Sakihara, whose son is a public school teacher, was also motivated by Abercrombie’s clashes with teachers early in his term. “Overall, I’m thinking to myself, give David Ige a chance,” she said.
Beatrice Lemke-Newman, a retired saleswoman who lives in Kapaa on Kauai, said her vote for Ige was influenced by her niece, an elementary school teacher. Like many voters, she did not know very much about the state senator at the start of the campaign. “From watching his interviews and how he handled himself during the debates, I felt more favorably towards him,” she said.
Lemke-Newman said she has known of Abercrombie since she was a student at the University of Hawaii in the early 1970s. “To tell you the truth, I’ve never cared for Abercrombie from the start,” she said.

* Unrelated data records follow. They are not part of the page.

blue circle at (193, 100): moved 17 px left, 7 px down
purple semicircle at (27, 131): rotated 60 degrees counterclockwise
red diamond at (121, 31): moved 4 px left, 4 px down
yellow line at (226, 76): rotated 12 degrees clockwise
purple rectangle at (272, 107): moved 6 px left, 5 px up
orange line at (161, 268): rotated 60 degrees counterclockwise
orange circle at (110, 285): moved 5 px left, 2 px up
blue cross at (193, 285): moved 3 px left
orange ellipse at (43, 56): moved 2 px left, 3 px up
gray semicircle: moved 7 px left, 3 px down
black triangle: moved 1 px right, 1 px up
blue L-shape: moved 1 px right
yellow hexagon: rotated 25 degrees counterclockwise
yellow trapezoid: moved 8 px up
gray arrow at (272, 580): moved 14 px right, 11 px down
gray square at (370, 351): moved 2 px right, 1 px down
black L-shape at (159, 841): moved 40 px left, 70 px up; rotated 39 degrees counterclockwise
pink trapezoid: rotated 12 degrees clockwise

Meanwhile, in the other race in Hawaii yesterday, Senator Brian Schatz, who was appointed to the Seante after the death of Senator Daniel Inoyue, remains locked in a very tight race with Congresswoman Colleen Hanabusa:
Neither U.S. Sen. Brian Schatz nor his Democratic primary challenger, U.S. Rep. Colleen Hanabusa, went to bed after Saturday’s primary election knowing who won their party’s nomination.
In one of the closest races in state history, Schatz and Hanabusa were separated by a mere 1,788 votes with all but two precincts accounted for and potentially as many as 8,000 votes from Hawaii island still to be tallied.
Election officials still need to tabulate votes from two Puna polling sites that were closed as a result of roads damaged by Tropical Storm Iselle, affecting about 8,000 registered voters. Chief Elections Officer Scott Nago said ballots would be mailed to those who did not vote prior to Saturday by mail or walk-in and voters would have several days to return them.
Neither camp conceded Saturday night.
“We’ve got some more votes to be counted and we’ll see what happens there,” Schatz said in an interview with Hawaii News Now. “We came from behind and we like where we’re at.”
Schatz said he would wait until Sunday morning to start strategizing on the extended voting period.
Roland Casamina, a Schatz campaign co-chairman, said personal calls to Puna voters will be critical.
“We really have to go and contact the people we know on that island,” he said.
Former Gov. John Waihee said it’s going to be an “on the ground” campaign with lots of hand-shaking.
“I think the senator will do very well there,” he said.
Hanabusa had led since the results first started coming in, but Schatz closed the margin as more and more precincts reported.
“This election is not over,” Hanabusa told a crowd of enthusiastic supporters at her primary night rally at the Hawaii Laborers’ Union Local 368 hall in Kalihi. “It is far from over. Anything can happen.”
Afterward, U.S. Sen. Mazie Hirono, U.S. Rep. Tulsi Gabbard and Irene Hirano Inouye, the widow of U.S. Sen. Daniel K. Inouye, all took the stage to reinforce that the race was not yet over. Hirono and Gabbard also visited the Schatz camp and a rally for Mark Takai, the winner of the Democratic primary to fill Hanabusa’s congressional seat.
The current vote count has Schatz leading Hanabusa by a slim 1,786 votes. Whether that holds up after the remaining absentee ballots have been counted and the two precincts on the Big Island have voted remains to be seen.